I am trying to scan for possible SNPs and indels by aligning scaffolds to subsequences from a reference genome. (the raw reads are not available). I am using R/bioconductor and the pairwiseAlignment function from the Biostrings package. This was working fine for smaller scaffolds, but failed when I tried to align as 56kbp scaffold with the error message:
Error in QualityScaledXStringSet.pairwiseAlignment(pattern = pattern, : cannot allocate memory block of size 17179869183.7 Gb
This is appearing to be almost certainly a bug--people on stack overflow are saying it is likely some sort of 64-bit integer-overflow. (something I am not really familiar with).
Does anybody have suggestions for a way around this bug or a better alignment algorithm to use for aligning longer sequences? An initial alignment was already done using BLAST to find the region of the reference genome to align. I am not entirely confident BLAST's reliability for correctly placing indels and I have not yet been able to find an api as good as that provided by biostrings for parsing the raw BLAST alignments.

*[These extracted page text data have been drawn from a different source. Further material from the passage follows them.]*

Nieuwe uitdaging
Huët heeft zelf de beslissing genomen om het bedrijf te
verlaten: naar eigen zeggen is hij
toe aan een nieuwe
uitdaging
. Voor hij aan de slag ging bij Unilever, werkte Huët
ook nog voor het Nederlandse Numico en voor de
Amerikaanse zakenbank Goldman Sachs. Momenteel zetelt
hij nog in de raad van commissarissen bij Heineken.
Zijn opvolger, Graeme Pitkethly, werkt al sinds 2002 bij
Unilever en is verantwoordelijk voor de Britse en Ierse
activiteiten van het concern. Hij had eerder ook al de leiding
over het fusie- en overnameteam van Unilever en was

Here is a code snippet that replicates the problem:
library("Biostrings")
scaffold_set = read.DNAStringSet(scaffold_file_name) #scaffold_set is a DNAStringSet instance
scafseq = scaffold_set[[scaffold_name]] #scaf_seq is a "DNAString" instance
genome = read.DNAStringSet(genome_file_name)[[1]] #genome is a "DNAString" instance
#qstart, qend, substart, subend are all from intial BLAST alignment step
scaf_sub = subseq(scafseq, start=qstart, end=qend) #56170-letter "DNAString" instance
genomic_sub = subseq(genome, start=substart, end=subend) #56168-letter "DNAString" instance
curalign = pairwiseAlignment(pattern = scaf_sub, subject = genomic_sub)

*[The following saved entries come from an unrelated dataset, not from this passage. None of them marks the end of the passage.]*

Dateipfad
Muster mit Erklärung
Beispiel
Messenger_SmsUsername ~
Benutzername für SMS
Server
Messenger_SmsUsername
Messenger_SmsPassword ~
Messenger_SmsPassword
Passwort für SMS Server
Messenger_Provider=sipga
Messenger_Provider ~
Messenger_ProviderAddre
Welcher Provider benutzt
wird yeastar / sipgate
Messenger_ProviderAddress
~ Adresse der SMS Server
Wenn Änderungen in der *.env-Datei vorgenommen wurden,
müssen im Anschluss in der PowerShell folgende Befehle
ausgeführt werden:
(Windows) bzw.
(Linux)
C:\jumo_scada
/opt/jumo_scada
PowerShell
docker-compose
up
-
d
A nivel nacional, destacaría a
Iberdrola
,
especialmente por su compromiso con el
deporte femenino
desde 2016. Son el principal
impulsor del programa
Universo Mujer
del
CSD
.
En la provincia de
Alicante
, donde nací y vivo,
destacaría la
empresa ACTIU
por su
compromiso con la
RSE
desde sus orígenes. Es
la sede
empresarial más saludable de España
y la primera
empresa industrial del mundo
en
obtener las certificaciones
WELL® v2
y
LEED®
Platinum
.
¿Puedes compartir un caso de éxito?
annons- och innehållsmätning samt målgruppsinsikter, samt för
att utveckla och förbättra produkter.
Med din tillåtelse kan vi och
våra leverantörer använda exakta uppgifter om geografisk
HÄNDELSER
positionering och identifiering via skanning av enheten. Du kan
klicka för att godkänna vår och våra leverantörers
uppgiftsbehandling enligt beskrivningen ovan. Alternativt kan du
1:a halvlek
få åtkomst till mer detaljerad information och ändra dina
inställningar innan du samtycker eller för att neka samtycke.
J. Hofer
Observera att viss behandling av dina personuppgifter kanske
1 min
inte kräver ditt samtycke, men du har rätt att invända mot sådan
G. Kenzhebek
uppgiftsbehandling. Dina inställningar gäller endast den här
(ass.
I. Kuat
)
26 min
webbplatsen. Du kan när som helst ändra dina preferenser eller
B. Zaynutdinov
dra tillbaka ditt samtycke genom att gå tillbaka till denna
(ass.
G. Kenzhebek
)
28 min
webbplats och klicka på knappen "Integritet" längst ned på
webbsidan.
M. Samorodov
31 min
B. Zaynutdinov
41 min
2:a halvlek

#that last line gives the error:
#Error in .Call2("XStringSet_align_pairwiseAlignment", pattern, subject, :
#cannot allocate memory block of size 17179869182.9 Gb
And here is my sessioninfo() from R if anybody is interested:
> sessionInfo()
R version 2.15.1 (2012-06-22)
Platform: x86_64-apple-darwin9.8.0/x86_64 (64-bit)
locale:
[1] C/en_US.UTF-8/C/C/C/C
attached base packages:
[1] stats graphics grDevices utils datasets methods base
other attached packages:
[1] RPostgreSQL_0.3-2 DBI_0.2-5 Biostrings_2.24.1 IRanges_1.14.4 BiocInstaller_1.4.7 Biobase_2.16.0
[7] BiocGenerics_0.2.0
loaded via a namespace (and not attached):
[1] stats4_2.15.1 tcltk_2.15.1 tools_2.15.1
I appreciate your help.
But 56K * 56K = 3.1Gb; even with overhead required to run this inside a scripting language, it doesn't make sense that 17,179,869,182.9 Gb is being asked for -- I don't understand why it would ever take 9 orders of magnitude more memory to carry this out.
It's a little more complicated than that, 3.1Gb * (bits to store each cell), the 17,179,869,182.9 Gb is because an error in estimate the total size, it's not your real size needed.